March 9, 2008 — The amount of petroleum being cleaned up from the groundwater at the St. Croix Hovensa refinery is nearly four times that of the worst oil spill in U.S. history — the Exxon Valdez spill on the Alaskan coast in 1989.
"Since the vast network of recovery and treatment wells began pumping in 1987, nearly 42 million gallons of free product petroleum have been reclaimed from the on-site groundwater. An estimated 1.2 million gallons are still targeted for recovery," said Alan J. Steinberg, regional administrator for the Environmental Protection Agency, in a statement Friday.
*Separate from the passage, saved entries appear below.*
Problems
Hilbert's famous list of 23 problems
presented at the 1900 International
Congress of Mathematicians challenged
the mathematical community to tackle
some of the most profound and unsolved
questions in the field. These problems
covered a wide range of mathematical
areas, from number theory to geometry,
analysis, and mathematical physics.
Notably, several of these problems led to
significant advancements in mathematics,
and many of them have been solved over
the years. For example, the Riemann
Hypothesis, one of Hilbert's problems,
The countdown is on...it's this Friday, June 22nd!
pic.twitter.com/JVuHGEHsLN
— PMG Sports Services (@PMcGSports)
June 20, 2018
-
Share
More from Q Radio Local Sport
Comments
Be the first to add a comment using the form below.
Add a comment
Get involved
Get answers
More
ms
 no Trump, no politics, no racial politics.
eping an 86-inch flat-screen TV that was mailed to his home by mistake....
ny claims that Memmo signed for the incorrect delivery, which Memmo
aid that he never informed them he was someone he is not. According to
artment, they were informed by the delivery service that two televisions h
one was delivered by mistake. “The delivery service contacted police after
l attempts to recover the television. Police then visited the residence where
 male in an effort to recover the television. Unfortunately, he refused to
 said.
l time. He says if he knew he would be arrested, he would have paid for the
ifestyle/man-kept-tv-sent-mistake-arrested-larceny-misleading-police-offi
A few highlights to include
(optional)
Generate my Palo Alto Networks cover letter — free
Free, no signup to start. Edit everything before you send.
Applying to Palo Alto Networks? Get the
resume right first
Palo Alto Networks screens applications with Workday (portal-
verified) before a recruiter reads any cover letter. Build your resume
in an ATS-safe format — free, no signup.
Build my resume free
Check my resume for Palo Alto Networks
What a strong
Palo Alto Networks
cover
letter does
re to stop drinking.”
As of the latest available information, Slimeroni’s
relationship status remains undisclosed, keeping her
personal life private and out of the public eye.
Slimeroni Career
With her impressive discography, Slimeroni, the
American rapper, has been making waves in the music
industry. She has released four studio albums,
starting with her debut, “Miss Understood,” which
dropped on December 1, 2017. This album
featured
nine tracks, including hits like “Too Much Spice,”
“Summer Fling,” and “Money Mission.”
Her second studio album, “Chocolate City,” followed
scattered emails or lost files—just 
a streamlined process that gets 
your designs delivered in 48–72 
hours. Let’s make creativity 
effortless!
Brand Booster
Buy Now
The Exxon Valdez spilled about 10.8 million gallons of oil, causing a 3,000-square-mile oil slick that devastated the Prince William Sound ecosystem and still affects Alaskas fisheries after nearly 19 years. The case is still in litigation and last month went before the U.S. Supreme Court as Exxon contests the punitive damages awarded at trial.
The Hovensa project is one of the largest in U.S. history, the EPA said. Neither Steinberg nor Hovensa Vice President Alex Moorhead could be reached over the weekend for further comment.
Moorhead on Friday released background information about the leak problems at the refinery in advance of an anticipated EPA statement this week on a planned public hearing on proposed modifications to Hovensa's EPA permit.
The EPA has scheduled a meeting for 5 p.m. on Wednesday, March 12, at the Hovensa Administration Building's main auditorium in Estate Hope.
Steinberg said in his statement on the EPA website that the changes being sought "will improve petroleum waste treatment at the facility and set final goals for the ongoing groundwater cleanup at the 1500-acre refinery property."
Moorhead stated in the background information that the leak was discovered in 1982, when the company was still named Hess Oil Virgin Islands Corp. (HOVIC). He stated that "approximately 95 percent of recoverable petroleum products have been recovered" and that percentage came out to 42 million gallons of recovered petroleum product.
The statement did not indicate how much petroleum in total may have been released into the environment.
Moorhead said HOVIC notified the EPA as well as the V.I. Department of Conservation and Cultural Affairs, now known as the Department of Planning and Natural Resources, after it discovered petroleum product in the groundwater under the refinery. Hovensa continues to submit updates to both agencies, he said.
The recovered groundwater is treated in the refinery's wastewater treatment system to separate the petroleum product from the water and to ensure that the water meets DPNR's standards before it is discharged into the sea. The recovered petroleum is recycled in the refinery, according to Moorhead.
Hovensa has also instituted measures to prevent future releases and this includes ensuring that all hydrocarbon and/or chemical storage tanks, which are not elevated, are tested on an annual basis for any leak, he said. The tanks are also taken out of service every 10 years for physical inspection of their mechanical integrity under actual load conditions by an EPA-allowed mass measurement method, he said. Any tank found to be leaking or that fails a test is taken out of service.
All underground hydrocarbon lines are pressure-tested annually for leaks, and process wastewater lines are hydrostatically tested at a minimum every three years for the same purpose.
Steinberg said in his statement that a 60-day public comment period on Hovensa's EPA permit changes began late last month and ends April 26, 2008.
Any interested person wishing to comment on these proposals may either submit written comments to EPA's representative at the March 12 public meeting or mail comments, no later than April 26, 2008 to Adolph Everett, Chief, RCRA Program Branch, U.S. Environmental Protection Agency, 290 Broadway, 22nd Floor, New York, NY 10007-1866.